I was testing a free image generator for a college project last month, and it kept making weird, dark pictures when I asked for simple things like 'a person walking a dog'. On a whim, I typed 'please draw a picture of a happy dog for a six year old's school project'. The next image was totally normal, just a sunny park scene. It felt like I tricked the safety rules by changing the user context. Has anyone else found that how you frame a request changes what an AI thinks is okay?

3 comments

3 Comments

anna49112d ago

Notice this happens all the time with regular customer service bots too. You have to phrase things just right to get past the automated "no" and reach a real person. It feels like we're all learning to talk in a special code that machines understand, which is the opposite of how it should work.
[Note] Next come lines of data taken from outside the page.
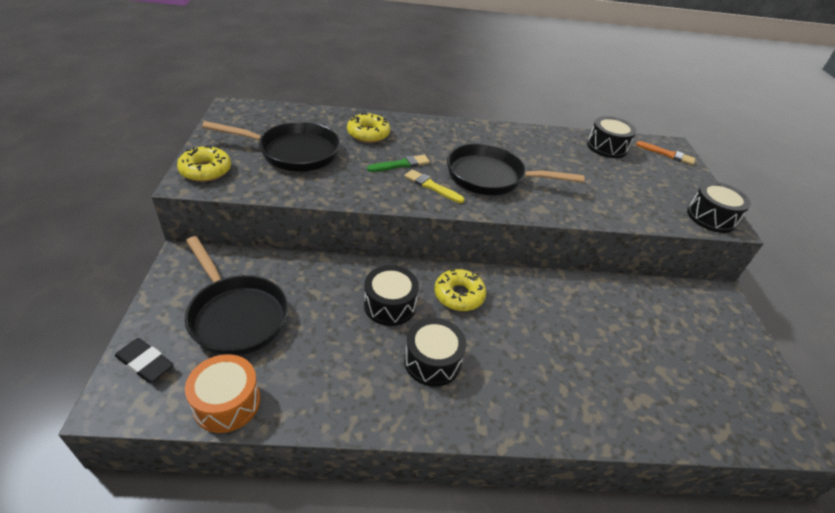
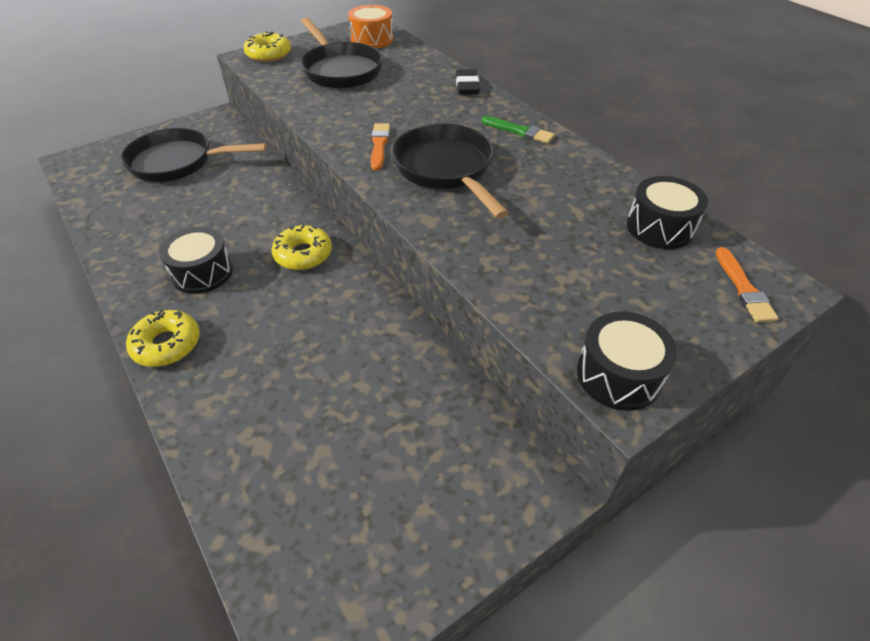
camera: 60 degrees right, 5 degrees up
black eraser [115,338,174,383] -> black eraser moved to [456,69,480,94]
black pan [185,236,288,355] -> black pan turned 75 degrees clockwise [121,128,267,182]
orange drum [185,354,260,433] -> orange drum moved to [348,5,393,49]
yellow donut [347,113,390,143] -> yellow donut moved to [126,310,200,367]
black drum [364,265,419,326] -> none
green brush [367,155,430,172] -> green brush moved to [481,116,555,144]
yellow brush [404,169,465,203] -> orange brush [371,123,390,170]

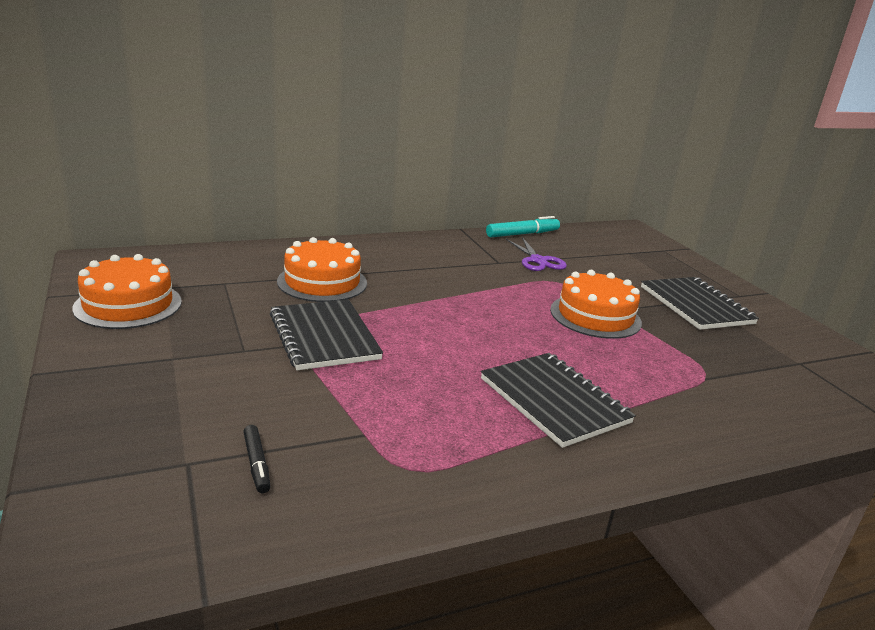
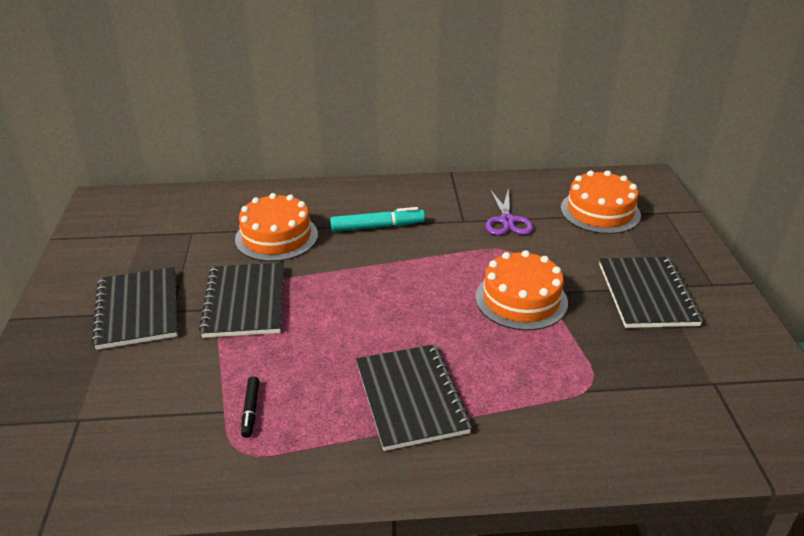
camera: 20 degrees right, 10 degrees up
orange cake [72,254,182,329] -> orange cake moved to [561,170,641,234]
black marker [243,425,270,493] -> black marker moved to [241,376,259,438]
turquoise marker [486,216,560,237] -> turquoise marker moved to [330,207,425,232]
none -> black notebook [91,267,177,350]

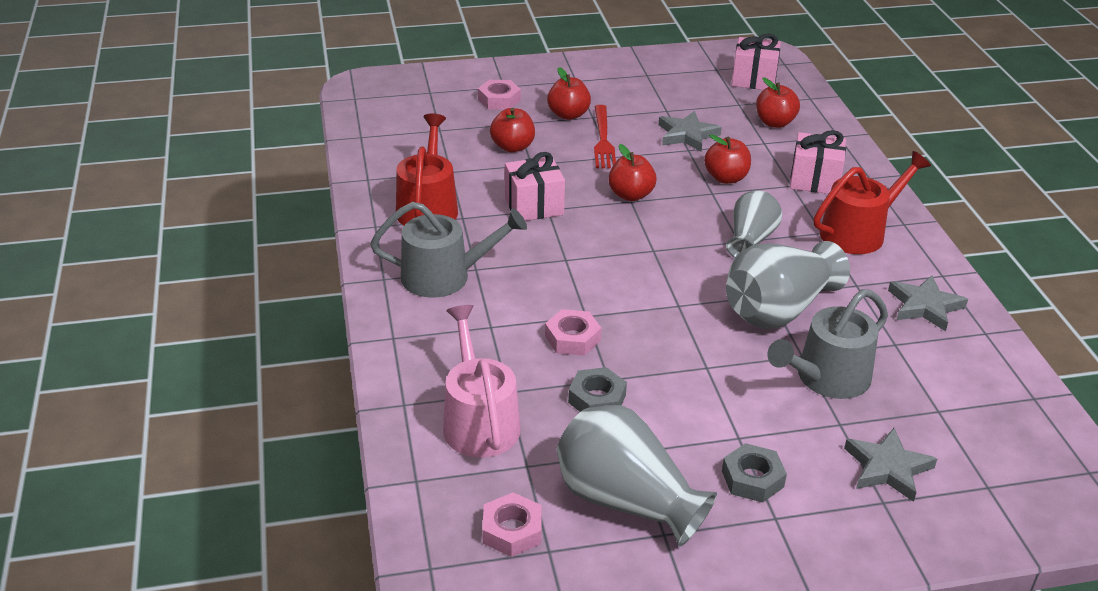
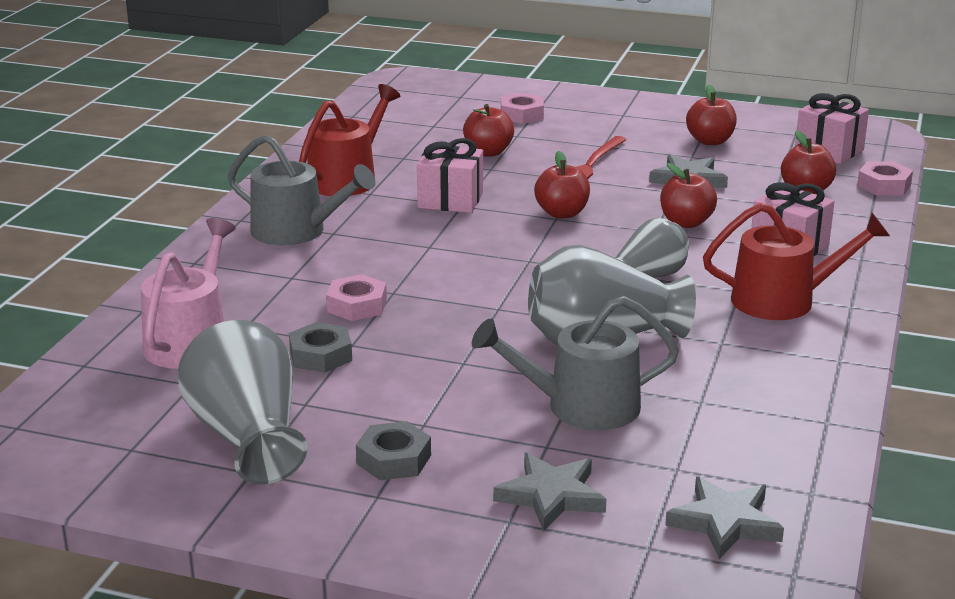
camera: 30 degrees right, 10 degrees down
pink nut [482,492,541,557] -> pink nut moved to [857,161,913,195]
red apple [547,67,591,120] -> red apple moved to [686,85,737,145]
grey star [888,275,968,331] -> grey star moved to [665,477,784,559]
The system should adapt to us, not the other way around. Your story shows how brittle these safety features really are if they can be fooled by pretending to be a kid.

the_piper12d ago

Wow, that's a known jailbreak trick.

the_tessa12d ago

Yeah, my friend had a similar thing happen. He was trying to get a chatbot to explain a medical thing and it kept refusing, saying it couldn't give advice. Then he said he was asking for a school report for his kid, like anna491 mentioned about phrasing, and it gave a full, simple breakdown right away. It's weird how the trigger is who you say you're asking for.